Ini menjadi pelanggaran serius lantaran DLHK sudah melampaui dan mencampuradukkan wewenang. "Pejabat yang terlibat dalam eksekusi itu bisa diberhentikan secara tidak hormat dan bisa dipidanakan dengan alasan penyalahgunaan jabatan. Pejabat ini juga bisa diseret ke Pengadilan Perdata lantaran dia sudah melakukan perbuatan melawan hukum. Untuk Pengadilan Perdata ini, si pejabat diancam ganti rugi," ujarnya.
Menurut Nurul pelaksanaan eksekusi pidana itu macam-macam. Kalau pelaksanaan eksekusinya Jaksa Penuntut Umum terhadap suatu putusan pengadilan, itu bisa serta merta dilaksanakan.
"Tapi kalau pelaksanaan putusan Pengadilan diserahkan kepada eksekutif (DLHK), mestinya DLHK mendengarkan dulu pendapat masyarakat. Bisa saja DLHK mengundang masyarakat untuk membicarakan terkait apa yang bakal dieksekusi," katanya.
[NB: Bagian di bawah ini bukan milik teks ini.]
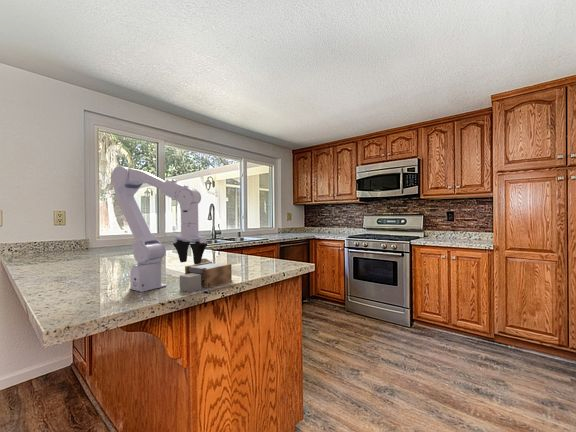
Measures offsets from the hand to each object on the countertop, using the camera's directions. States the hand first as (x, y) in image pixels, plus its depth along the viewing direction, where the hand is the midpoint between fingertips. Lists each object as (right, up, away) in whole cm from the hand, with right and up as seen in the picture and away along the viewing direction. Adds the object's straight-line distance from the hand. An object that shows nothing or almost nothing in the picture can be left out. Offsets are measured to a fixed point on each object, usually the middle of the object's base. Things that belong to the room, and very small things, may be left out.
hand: (190, 263), depth 99 cm
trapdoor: (+3, -4, +10) cm, 11 cm away
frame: (+4, -9, +11) cm, 15 cm away
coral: (-2, -9, +26) cm, 28 cm away
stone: (0, -9, 0) cm, 9 cm away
Jadi, lantaran pelanggaran tadilah makanya, Nurul dan kawan-kawan meminta supaya mulai Rabu (22/1), DLHK Riau menghentikan penebangan itu dan pejabat TUN terkait, segera mencabut keputusan pelaksanaan eksekusi.
"Kalau permintaan itu mereka abaikan, kami akan gugat ke PTUN, Pengadilan Negeri dan laporan pidana. Sebab itu, sederet pelanggaran yang mereka lakukan, sudah berbau perdata dan pidana," terangnya.
Urusan perdata kata kuasa hukum Peputra Supra Jaya (PSJ) ini, pihaknya akan menuntut ganti rugi sebesar Rp12,4 triliun. "Kebetulan kami sudah minta Asosiasi Petani Kelapa Sawit Indonesia (Apkasindo) menghitung kerugian tegakan pohon kelapa sawit itu," katanya.
Kepala Dinas Lingkungan Hidup dan Kehutanan (DLHK) Riau belum merespon terkait apa yang dikatakan oleh Nurul tadi. Tapi sebelumnya, Kepala Seksi Penegakan Hukum (Gakkum) DLHK Riau, Agus Puryoko menyebut bahwa pihaknya hanya menindaklanjuti keputusan eksekusi yang sudah dibacakan oleh Jaksa Penuntut Umum (JPU) Kejaksaan Negeri Pelalawan.
"Peninjauan Kembali (PK) tidak menghalangi proses eksekusi dan kalaupun ada yang menghalangi, kita akan tetap menjalankan putusan Mahkamah Agung itu. Kebun kelapa sawit ini ada di kawasan hutan dan musti kita pulihkan dengan tanaman Hutan Tanaman Industri (HTI)," katanya.